The policy may look like a lookup table, a simple function, or it may involve extensive computation such as a search process.
Also, the policy alone is sufficient to determine the agent’s behavior.

Policies are usually stochastic, meaning that we select an action from a probability distribution.
As an example, imagine that we are state S2 again. The policy will not just tell the agent “take action a6”. Instead, it will say “take action a6 with probability 88%, and take action a3 with probability 12%”.

After every action that the agent takes, the environment sends it a single number, a reward. The reward that the agent receives depends on the agent’s action and the state. The agent’s only goal is to maximize the total reward it receives over the long run.
The reward signal thus tells the agent what are the good and what are the bad decisions (e.g. low reward = bad, high reward = good).
The reward signal is the primary basis for altering the policy. Meaning, if the policy tells the agent to select an action when it’s in specific state (e.g. choose action “a6” when you’re in state “S2”), and that action is followed by a low reward, then the policy may be changed to select some other action in that situation (i.e. state) in the future.

Whereas the reward signal indicates what’s good for the agent at the moment (e.g. taking action “a6” right now when the agent is on “S2), a value function specifies what is good in the long run.
The value function takes into account the states that are likely to follow, and the rewards available in those states.
The value of a state is the total amount of reward an agent can expect to accumulate over the future, starting from that state.

So going back to our example, the value of state S3 takes into account the fact that after going into S3, you could also go to states S1 and S4.
The value of state S2 takes into account the fact that after going into S2, you could also go to states S3 and S2.

It’s important because a state might always gives an agent a low immediate reward, but if that state have a high value, it means that it’s often followed by other states that yield high rewards (hence, the agent should still go to that state).

So for example, imagine again that the agent is at state S2, and that taking action “a3” yields a reward with a value of 5. And that taking the action “a6” yields a reward with a value of 3. Maybe the reason the policy told the agent to go to state S3 from state S2 (taking action “a6”) is that once the agent is on state S3, it can take action “a2” that yields a 100 reward value.

Rewards are given directly by the environment, but values must be estimated and re-estimated from the observations an agent makes over its lifetime. That is, because the value of a state will change depending on what the agent knows about futures possibilities from that state. And since the agent continuously explore, it will discover more possibilities.

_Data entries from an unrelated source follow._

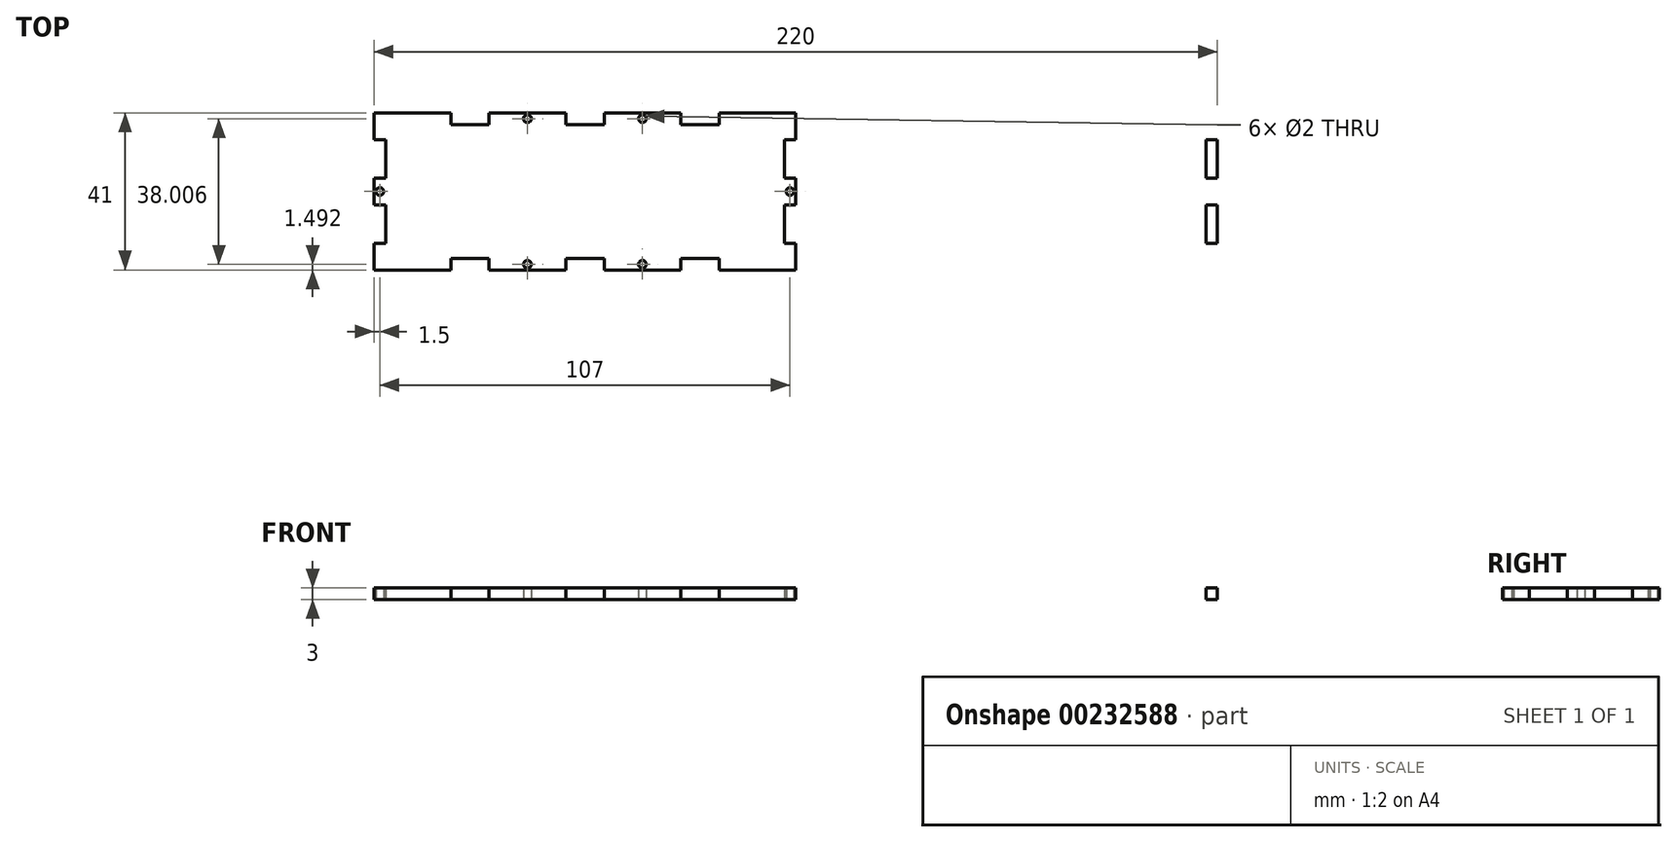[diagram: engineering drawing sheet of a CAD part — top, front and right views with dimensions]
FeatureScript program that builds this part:
annotation { "Feature Type Name" : "Feature", "Feature Type Description" : "" }
export const myFeature = defineFeature(function(context is Context, id is Id, definition is map)
    precondition{}
    {
        {
            var Q0;
            Q0=qCreatedBy(makeId("Top.planeOp"),FACE);
            var sketch = newSketch(context, id + "F0", { "sketchPlane" : qUnion([Q0])});
            skLineSegment(sketch, "E0.bottom", {"start": v(-80, 27.46) * mm, "end": v(-60, 27.46) * mm});
            skLineSegment(sketch, "E0.top", {"start": v(-80, -13.54) * mm, "end": v(-60, -13.54) * mm});
            skLineSegment(sketch, "E0.left", {"start": v(-80, 27.46) * mm, "end": v(-80, 20.46) * mm});
            skLineSegment(sketch, "E0.right", {"start": v(30, 27.46) * mm, "end": v(30, 20.46) * mm});
            skLineSegment(sketch, "E1", {"start": v(-80, 20.46) * mm, "end": v(-77, 20.46) * mm});
            skLineSegment(sketch, "E2", {"start": v(-77, 20.46) * mm, "end": v(-77, 10.46) * mm});
            skLineSegment(sketch, "E3", {"start": v(-77, 10.46) * mm, "end": v(-80, 10.46) * mm});
            skLineSegment(sketch, "E4", {"start": v(-80, 10.46) * mm, "end": v(-80, 3.46) * mm});
            skLineSegment(sketch, "E5", {"start": v(-80, 3.46) * mm, "end": v(-77, 3.46) * mm});
            skLineSegment(sketch, "E6", {"start": v(-77, 3.46) * mm, "end": v(-77, -6.54) * mm});
            skLineSegment(sketch, "E7", {"start": v(-77, -6.54) * mm, "end": v(-80, -6.54) * mm});
            skLineSegment(sketch, "E8", {"start": v(-60, 27.46) * mm, "end": v(-60, 24.45) * mm});
            skLineSegment(sketch, "E9", {"start": v(-60, 24.45) * mm, "end": v(-50, 24.45) * mm});
            skLineSegment(sketch, "E10", {"start": v(-50, 24.45) * mm, "end": v(-50, 27.46) * mm});
            skLineSegment(sketch, "E11", {"start": v(-50, 27.46) * mm, "end": v(-30, 27.46) * mm});
            skLineSegment(sketch, "E12", {"start": v(-30, 27.46) * mm, "end": v(-30, 24.46) * mm});
            skLineSegment(sketch, "E13", {"start": v(-30, 24.46) * mm, "end": v(-20, 24.46) * mm});
            skLineSegment(sketch, "E14", {"start": v(-20, 24.46) * mm, "end": v(-20, 27.46) * mm});
            skLineSegment(sketch, "E15", {"start": v(-20, 27.46) * mm, "end": v(0, 27.46) * mm});
            skLineSegment(sketch, "E16", {"start": v(0, 27.46) * mm, "end": v(0, 24.46) * mm});
            skLineSegment(sketch, "E17", {"start": v(0, 24.46) * mm, "end": v(10, 24.46) * mm});
            skLineSegment(sketch, "E18", {"start": v(10, 24.46) * mm, "end": v(10, 27.46) * mm});
            skLineSegment(sketch, "E19.MirrorCS", {"start": v(140, 3.46) * mm, "end": v(137, 3.46) * mm});
            skLineSegment(sketch, "E20.MirrorCS", {"start": v(137, 10.46) * mm, "end": v(140, 10.46) * mm});
            skLineSegment(sketch, "E21.MirrorCS", {"start": v(140, 20.46) * mm, "end": v(137, 20.46) * mm});
            skLineSegment(sketch, "E22.MirrorCS", {"start": v(137, -6.54) * mm, "end": v(140, -6.54) * mm});
            skLineSegment(sketch, "E23.MirrorCS", {"start": v(137, 3.46) * mm, "end": v(137, -6.54) * mm});
            skLineSegment(sketch, "E24.MirrorCS", {"start": v(140, 10.46) * mm, "end": v(140, 3.46) * mm});
            skLineSegment(sketch, "E25.MirrorCS", {"start": v(140, 27.46) * mm, "end": v(140, -13.54) * mm});
            skLineSegment(sketch, "E26.MirrorCS", {"start": v(137, 20.46) * mm, "end": v(137, 10.46) * mm});
            skLineSegment(sketch, "E27.MirrorCS", {"start": v(140, 27.46) * mm, "end": v(140, 20.46) * mm});
            skLineSegment(sketch, "E28", {"start": v(30, 20.46) * mm, "end": v(27, 20.46) * mm});
            skLineSegment(sketch, "E29", {"start": v(27, 20.46) * mm, "end": v(27, 10.46) * mm});
            skLineSegment(sketch, "E30", {"start": v(27, 10.46) * mm, "end": v(30, 10.46) * mm});
            skLineSegment(sketch, "E31", {"start": v(30, 10.46) * mm, "end": v(30, 3.46) * mm});
            skLineSegment(sketch, "E32", {"start": v(30, 3.46) * mm, "end": v(27, 3.46) * mm});
            skLineSegment(sketch, "E33", {"start": v(27, 3.46) * mm, "end": v(27, -6.54) * mm});
            skLineSegment(sketch, "E34", {"start": v(27, -6.54) * mm, "end": v(30, -6.54) * mm});
            skLineSegment(sketch, "E35", {"start": v(30, -13.54) * mm, "end": v(10, -13.54) * mm});
            skLineSegment(sketch, "E36", {"start": v(10, -13.54) * mm, "end": v(10, -10.54) * mm});
            skLineSegment(sketch, "E37", {"start": v(10, -10.54) * mm, "end": v(0, -10.54) * mm});
            skLineSegment(sketch, "E38", {"start": v(0, -10.54) * mm, "end": v(0, -13.54) * mm});
            skLineSegment(sketch, "E39", {"start": v(0, -13.54) * mm, "end": v(-20, -13.54) * mm});
            skLineSegment(sketch, "E40", {"start": v(-20, -13.54) * mm, "end": v(-20, -10.54) * mm});
            skLineSegment(sketch, "E41", {"start": v(-20, -10.54) * mm, "end": v(-30, -10.54) * mm});
            skLineSegment(sketch, "E42", {"start": v(-30, -10.54) * mm, "end": v(-30, -13.54) * mm});
            skLineSegment(sketch, "E43", {"start": v(-60, -10.55) * mm, "end": v(-50, -10.55) * mm});
            skLineSegment(sketch, "E44", {"start": v(-50, -10.55) * mm, "end": v(-50, -13.54) * mm});
            skLineSegment(sketch, "E45", {"start": v(-60, -10.55) * mm, "end": v(-60, -13.54) * mm});
            skLineSegment(sketch, "E46.trimOffspring", {"start": v(10, 27.46) * mm, "end": v(30, 27.46) * mm});
            skLineSegment(sketch, "E47.trimOffspring", {"start": v(30, -6.54) * mm, "end": v(30, -13.54) * mm});
            skLineSegment(sketch, "E48.trimOffspring", {"start": v(10, -13.54) * mm, "end": v(30, -13.54) * mm});
            skLineSegment(sketch, "E49.trimOffspring", {"start": v(-20, -13.54) * mm, "end": v(0, -13.54) * mm});
            skLineSegment(sketch, "E50.trimOffspring", {"start": v(-50, -13.54) * mm, "end": v(-30, -13.54) * mm});
            skLineSegment(sketch, "E51.trimOffspring", {"start": v(-80, -6.54) * mm, "end": v(-80, -13.54) * mm});
            skPoint(sketch, "E52.MirrorCS.start.orphan", {"position": v(-80, 27.46) * mm});
            skCircle(sketch, "E53", {"center": v(-40, 25.95) * mm, "radius": 1 * mm});
            skPoint(sketch, "E53.centerSnap0", {"position": v(-50, 25.95) * mm});
            skPoint(sketch, "E53.centerSnap1", {"position": v(-40, 27.46) * mm});
            skCircle(sketch, "E54", {"center": v(-10, 25.96) * mm, "radius": 1 * mm});
            skPoint(sketch, "E54.centerSnap0", {"position": v(-10, 27.46) * mm});
            skPoint(sketch, "E54.centerSnap1", {"position": v(0, 25.96) * mm});
            skCircle(sketch, "E55", {"center": v(-40, -12.05) * mm, "radius": 1 * mm});
            skPoint(sketch, "E55.centerSnap0", {"position": v(-40, -13.54) * mm});
            skPoint(sketch, "E55.centerSnap1", {"position": v(-50, -12.05) * mm});
            skCircle(sketch, "E56", {"center": v(-10, -12.04) * mm, "radius": 1 * mm});
            skPoint(sketch, "E56.centerSnap0", {"position": v(-10, -13.54) * mm});
            skPoint(sketch, "E56.centerSnap1", {"position": v(-20, -12.04) * mm});
            skPoint(sketch, "E57.centerSnap0", {"position": v(-80, 6.96) * mm});
            skPoint(sketch, "E57.centerSnap1", {"position": v(-78.5, 10.46) * mm});
            skCircle(sketch, "E58", {"center": v(-78.5, 6.96) * mm, "radius": 1 * mm});
            skCircle(sketch, "E59", {"center": v(28.5, 6.96) * mm, "radius": 1 * mm});
            skPoint(sketch, "E59.centerSnap0", {"position": v(28.5, 10.46) * mm});
            skPoint(sketch, "E59.centerSnap1", {"position": v(30, 6.96) * mm});
            skSolve(sketch);
        }
        {
            var Q0;
            Q0 = qSketchRegion(id + "F0", true);
            extrude(context, id + "F1", {"entities" : qUnion([Q0]), "depth" : 3 * mm});
        }
    });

Without rewards there will be no values, and the only reason to estimate values is to achieve more rewards in the long run. Hence, you can think about rewards as primary, and values as secondary (they are just used as predictions of future rewards).
Nevertheless, it’s values that we care about when making and evaluating decisions. We seek actions that bring us to states of highest value, not the highest reward, because these actions will provide us with the greatest amount of reward in the long run.

The model of the environment is a model that mimics how the environment will behave.
For example, given a state and an action, the model might predict the next state and next reward.
Models are used for deciding on a course of actions, by taking into account possible future situations before they are actually experienced.
RL problems that use models are called model-based methods.
RL problems that don’t use models are called model-free methods. The agents here are explicitly trial-and-error learners.